# Blue skin?



## Lil Boo Boo (Jul 22, 2006)

Has anyone ever heard of a blue skin maltese? This is a debate that my mum and I have had ever since she got Zues. Zues is oh Im going to say three now but I may be wrong. He weighs in at a huge 3lb 13oz. His pigment is so black that he actually has blue skin. Not just spots, all of his skin is blue. Mum thinks its a bad thing, and dosnt like it. It seems to be getting darker the older he gets, His hair is so white that the black/blue skin really shows through when his fur is short. Has any one ever heard of this?


----------



## wagirl98665 (Jan 5, 2006)

No I've never seen a blue skinned Maltese, only pink skin with darker spots
sometimes. I would love to see a pic of a blue skinned Malt. Could you get
a pic and show us? I'm sure someone here is going to know about this and
have an answer to your question. Interesting.


----------



## Lil Boo Boo (Jul 22, 2006)

Ill call my mum and see if she can get a pic and send it to me, shes out playing bridge with the girls right now though, but i will get it on here by morning!


----------



## Cosy (Feb 9, 2006)

Has this little guy ever been checked by a vet? Sometimes blue skin is a sign of lack of oxygen or a heart condition. I've never seen a blue skinned maltese, though I have seen them with lots of dark pigment but it's in spots, not all over.


----------



## Lil Boo Boo (Jul 22, 2006)

> Has this little guy ever been checked by a vet? Sometimes blue skin is a sign of lack of oxygen or a heart condition. I've never seen a blue skinned maltese, though I have seen them with lots of dark pigment but it's in spots, not all over.[/B]
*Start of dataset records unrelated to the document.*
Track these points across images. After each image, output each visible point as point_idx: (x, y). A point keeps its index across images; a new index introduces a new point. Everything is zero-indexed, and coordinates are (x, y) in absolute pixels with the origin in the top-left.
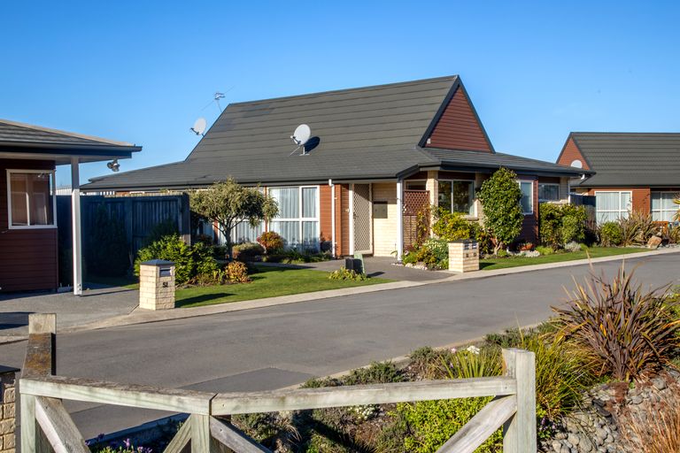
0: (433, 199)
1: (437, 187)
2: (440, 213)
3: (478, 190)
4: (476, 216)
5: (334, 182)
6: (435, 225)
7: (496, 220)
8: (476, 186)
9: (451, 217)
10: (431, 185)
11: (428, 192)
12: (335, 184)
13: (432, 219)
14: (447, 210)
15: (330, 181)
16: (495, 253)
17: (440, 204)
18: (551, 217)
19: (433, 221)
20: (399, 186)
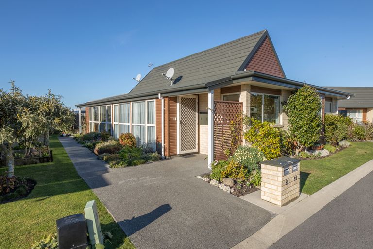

Hes perfectly healthy! Hes had the black/blue skin since I have knowen him and really I think it started to change from the pink to the black/blue when he was about 6 months old, is what I remember my mum saying. It started out as spots then sort of took over his whole body. Her vet calls him the blue skinned Maltese. He even has blue/black spots on his tong, ya know like a chow chow. The only good pic I have of him is the one in my old avatar and its not close enough to see the dark skin







He is Akc, and has many champions on both sides so I dont think he is a mix. He has wonderful silky fur, thats really straight, and let me tell ya wonderful pigment on the nose and eyes. In the morning Ill post a pic of his unusal coloring.


----------



## my baby (Aug 22, 2006)

Yes cant wait to see a pic of the little fellow, what a treat to see a blue skinned maltese!!


----------



## beckybc03 (Jul 6, 2006)

Did you get a pic? I am really curious to see this.


----------



## MissMelanie (Feb 13, 2006)

I have wondered many times about spots and other things I hear about Maltese skin. This sounds amazing, I would love to see his picture too.

enJOY!
Melanie


----------



## Lil Boo Boo (Jul 22, 2006)

> Did you get a pic? I am really curious to see this.[/B]


My mum is supposed to be taking one when she gives the little guy a bath, which was supposed to be yesterday but company came, then today she had a dr appt! Im about to go up there and get the little bugger myself! As soon as I get it I will post Update with pic, I know you all will be very intrested. When she took the pic with him dry it was really hard to see what you were looking at, so I asked her to get him wet, that way you can see his whole little bod. Im sorry this is taking so long, somtimes parents dont do as you tell them the first time! LOL


----------



## May468 (Dec 5, 2006)

I've never seen a blue skinned maltese. I personal have always loved the piglet pink skin.

I am new here.. but have had a Maltese most of my life. My Mother brought one home when I was in the 6th grade. It turned into my Dog very quickly.. She used to say I stole her Dog. Haahaa..Anyway, I'am 45 now and I am on my Third "Moppy" 
Plus I am going to purchase a New "Baby" soon... A Girl this time!


----------